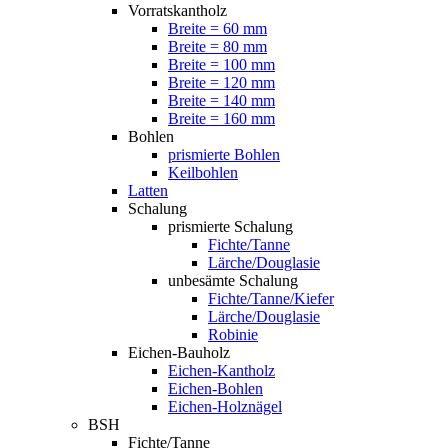
Vorratskantholz
Breite = 60 mm
Breite = 80 mm
Breite = 100 mm
Breite = 120 mm
Breite = 140 mm
Breite = 160 mm
Bohlen
prismierte Bohlen
Keilbohlen
Latten
Schalung
prismierte Schalung
Fichte/Tanne
Lärche/Douglasie
unbesämte Schalung
Fichte/Tanne/Kiefer
Lärche/Douglasie
Robinie
Eichen-Bauholz
Eichen-Kantholz
Eichen-Bohlen
Eichen-Holznägel
BSH
Fichte/Tanne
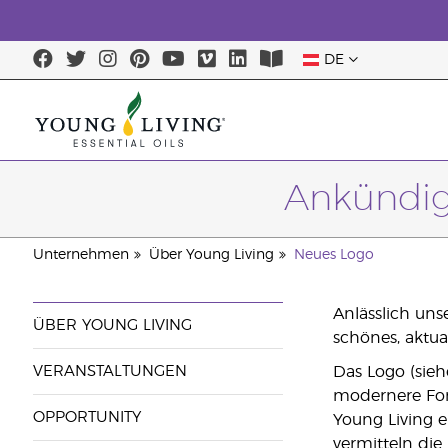
DE
Ankündig
Unternehmen
Über Young Living
Neues Logo
Anlässlich uns
ÜBER YOUNG LIVING
schönes, aktual
VERANSTALTUNGEN
Das Logo (sieh
modernere Form
OPPORTUNITY
Young Living e
vermitteln die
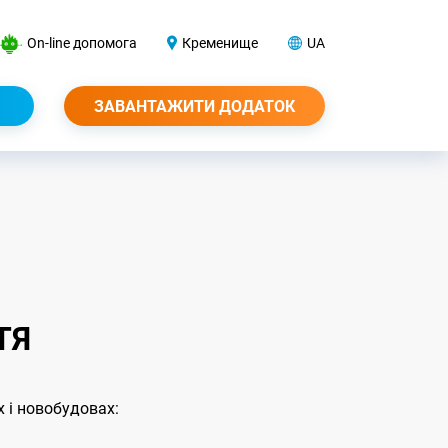
On-line допомога
Кременище
UA
ЗАВАНТАЖИТИ ДОДАТОК
ТЯ
 і новобудовах:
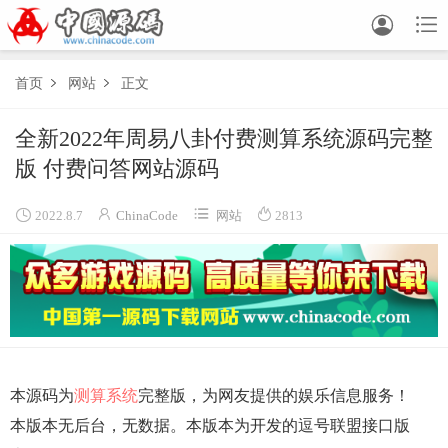


首页
网站
正文


全新2022年周易八卦付费测算系统源码完整
版 付费问答网站源码




2022.8.7
ChinaCode
网站
2813
本源码为
测算系统
完整版，为网友提供的娱乐信息服务！
本版本无后台，无数据。本版本为开发的逗号联盟接口版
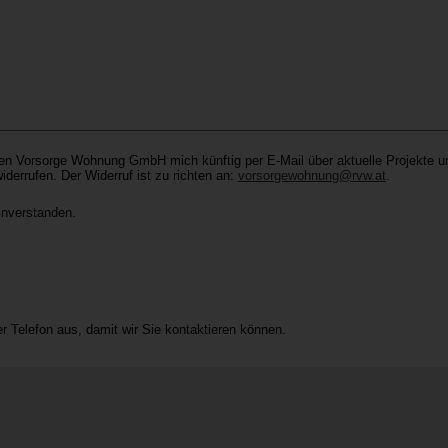
sen Vorsorge Wohnung GmbH mich künftig per E-Mail über aktuelle Projekte un
iderrufen. Der Widerruf ist zu richten an:
vorsorgewohnung@rvw.at
.
nverstanden.
er Telefon aus, damit wir Sie kontaktieren können.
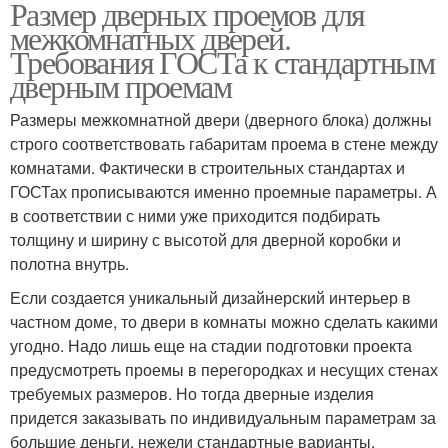
Размер дверных проемов для
межкомнатных дверей.
Требования ГОСТа к стандартным
дверным проемам
Размеры межкомнатной двери (дверного блока) должны
строго соответствовать габаритам проема в стене между
комнатами. Фактически в строительных стандартах и
ГОСТах прописываются именно проемные параметры. А
в соответствии с ними уже приходится подбирать
толщину и ширину с высотой для дверной коробки и
полотна внутрь.
Если создается уникальный дизайнерский интерьер в
частном доме, то двери в комнаты можно сделать какими
угодно. Надо лишь еще на стадии подготовки проекта
предусмотреть проемы в перегородках и несущих стенах
требуемых размеров. Но тогда дверные изделия
придется заказывать по индивидуальным параметрам за
большие деньги, нежели стандартные варианты.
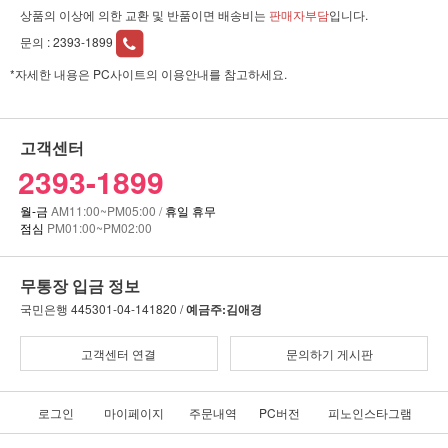
상품의 이상에 의한 교환 및 반품이면 배송비는
판매자부담
입니다.
문의 :
2393-1899
*자세한 내용은 PC사이트의 이용안내를 참고하세요.
고객센터
2393-1899
월-금
AM11:00~PM05:00 /
휴일 휴무
점심
PM01:00~PM02:00
무통장 입금 정보
국민은행
445301-04-141820 /
예금주:김애경
고객센터 연결
문의하기 게시판
로그인
마이페이지
주문내역
PC버전
피노인스타그램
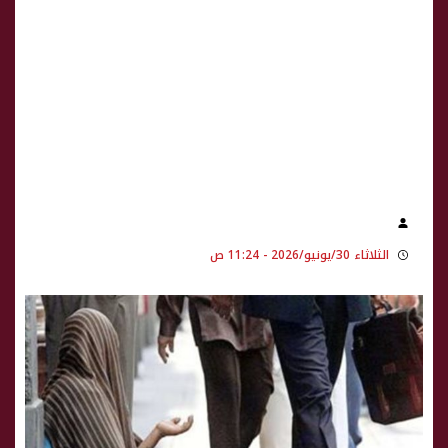
الثلاثاء 30/يونيو/2026 - 11:24 ص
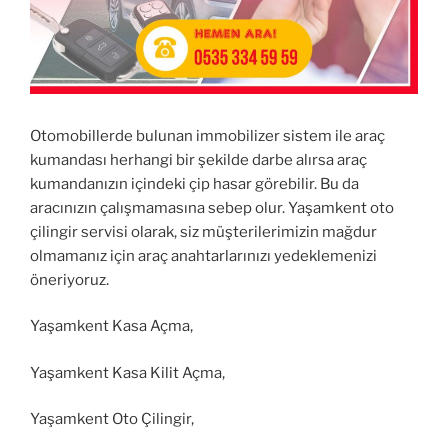
Otomobillerde bulunan immobilizer sistem ile araç
kumandası herhangi bir şekilde darbe alırsa araç
kumandanızın içindeki çip hasar görebilir. Bu da
aracınızın çalışmamasına sebep olur. Yaşamkent oto
çilingir servisi olarak, siz müşterilerimizin mağdur
olmamanız için araç anahtarlarınızı yedeklemenizi
öneriyoruz.
Yaşamkent Kasa Açma,
Yaşamkent Kasa Kilit Açma,
Yaşamkent Oto Çilingir,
* * * * *
Reproduce all the material with each "Lärche/Douglasie" swapped for "Lärche" and everything else unchanged. Omit the pictures from your answer.

Answer to the exercise
Vorratskantholz
Breite = 60 mm
Breite = 80 mm
Breite = 100 mm
Breite = 120 mm
Breite = 140 mm
Breite = 160 mm
Bohlen
prismierte Bohlen
Keilbohlen
Latten
Schalung
prismierte Schalung
Fichte/Tanne
Lärche
unbesämte Schalung
Fichte/Tanne/Kiefer
Lärche
Robinie
Eichen-Bauholz
Eichen-Kantholz
Eichen-Bohlen
Eichen-Holznägel
BSH
Fichte/Tanne
DE
Ankündig
Unternehmen
Über Young Living
Neues Logo
Anlässlich uns
ÜBER YOUNG LIVING
schönes, aktual
VERANSTALTUNGEN
Das Logo (sieh
modernere Form
OPPORTUNITY
Young Living e
vermitteln die
On-line допомога
Кременище
UA
ЗАВАНТАЖИТИ ДОДАТОК
ТЯ
 і новобудовах:


首页
网站
正文


全新2022年周易八卦付费测算系统源码完整
版 付费问答网站源码




2022.8.7
ChinaCode
网站
2813
本源码为
测算系统
完整版，为网友提供的娱乐信息服务！
本版本无后台，无数据。本版本为开发的逗号联盟接口版
sen Vorsorge Wohnung GmbH mich künftig per E-Mail über aktuelle Projekte un
iderrufen. Der Widerruf ist zu richten an:
vorsorgewohnung@rvw.at
.
nverstanden.
er Telefon aus, damit wir Sie kontaktieren können.
Размер дверных проемов для
межкомнатных дверей.
Требования ГОСТа к стандартным
дверным проемам
Размеры межкомнатной двери (дверного блока) должны
строго соответствовать габаритам проема в стене между
комнатами. Фактически в строительных стандартах и
ГОСТах прописываются именно проемные параметры. А
в соответствии с ними уже приходится подбирать
толщину и ширину с высотой для дверной коробки и
полотна внутрь.
Если создается уникальный дизайнерский интерьер в
частном доме, то двери в комнаты можно сделать какими
угодно. Надо лишь еще на стадии подготовки проекта
предусмотреть проемы в перегородках и несущих стенах
требуемых размеров. Но тогда дверные изделия
придется заказывать по индивидуальным параметрам за
большие деньги, нежели стандартные варианты.
상품의 이상에 의한 교환 및 반품이면 배송비는
판매자부담
입니다.
문의 :
2393-1899
*자세한 내용은 PC사이트의 이용안내를 참고하세요.
고객센터
2393-1899
월-금
AM11:00~PM05:00 /
휴일 휴무
점심
PM01:00~PM02:00
무통장 입금 정보
국민은행
445301-04-141820 /
예금주:김애경
고객센터 연결
문의하기 게시판
로그인
마이페이지
주문내역
PC버전
피노인스타그램
الثلاثاء 30/يونيو/2026 - 11:24 ص
Otomobillerde bulunan immobilizer sistem ile araç
kumandası herhangi bir şekilde darbe alırsa araç
kumandanızın içindeki çip hasar görebilir. Bu da
aracınızın çalışmamasına sebep olur. Yaşamkent oto
çilingir servisi olarak, siz müşterilerimizin mağdur
olmamanız için araç anahtarlarınızı yedeklemenizi
öneriyoruz.
Yaşamkent Kasa Açma,
Yaşamkent Kasa Kilit Açma,
Yaşamkent Oto Çilingir,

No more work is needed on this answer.